§ **GIVEN PROBLEM**:
Can you duplicate, verbatim, the part of the Giorgio Moroder profile that begins at the words "As a major collaborator" and stops after "and Top Gun."?

His name is synonymous with a sound defiled in the mainstream almost as much as it's been celebrated, and only once has he reached the U.S. Top 40 with a record released under that moniker. But few have exerted more influence over today's music than the Italian producer/songwriter who put Munich on the '70s musical map, Giorgio Moroder.

As a major collaborator of Donna Summer and other club-targeted acts, Moroder ranks among disco's key designers, the one most responsible for broadening its stylistic confines beyond danceable R&B into a distinct and international style: "I Feel Love," his 1977 hit with Summer, was the first hugely popular all-electronic club track. And just as disco faded in the mainstream '80s, his dance-rock fusions became even more ubiquitous via Hollywood blockbusters like Flashdance, Scarface and Top Gun.

Although Moroder has for decades enjoyed semi-retirement in Los Angeles, he's recently re-emerged as the father of electronic dance music currently permeating nearly every popular genre like disco did 40 years ago. Since telling his life story on Daft Punk's 2013 hit album Random Access Memories, he's found a second career as an EDM DJ; he remixed Coldplay's "Midnight" into a simmering spiritual meditation and has been releasing radio-targeted singles featuring pop stars like Kylie Minogue and Sia. The latter is now included on Moroder's first American album in 30 years, his unabashedly David Guetta-esque Déjà Vu.

Moroder's credits grace hundreds of records, many of them hits, and like most Svengalis whose price tag puts them out of reach for challenging acts, he's made some shameless dreck: Plagued by clunky rhythms and cornball guitar, much of his '80s soundtrack work is clichéd in the extreme: Check Giorgio's joyless soundtrack to his own 1984 reconstruction of Fritz Lang's 1927 sci-fi masterpiece Metropolis, or, if you dare, his arena-rock detritus for '87's Sylvester Stallone vehicle Over the Top. And his subsequent output has often been even worse: Moroder's official song for the 1990 World Cup, "To Be Number One," is just like Michael Bolton, but more so.

§ **DATA**:
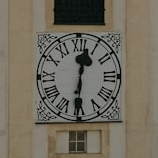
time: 12:30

§ **WRITTEN RESPONSE**:
As a major collaborator of Donna Summer and other club-targeted acts, Moroder ranks among disco's key designers, the one most responsible for broadening its stylistic confines beyond danceable R&B into a distinct and international style: "I Feel Love," his 1977 hit with Summer, was the first hugely popular all-electronic club track. And just as disco faded in the mainstream '80s, his dance-rock fusions became even more ubiquitous via Hollywood blockbusters like Flashdance, Scarface and Top Gun.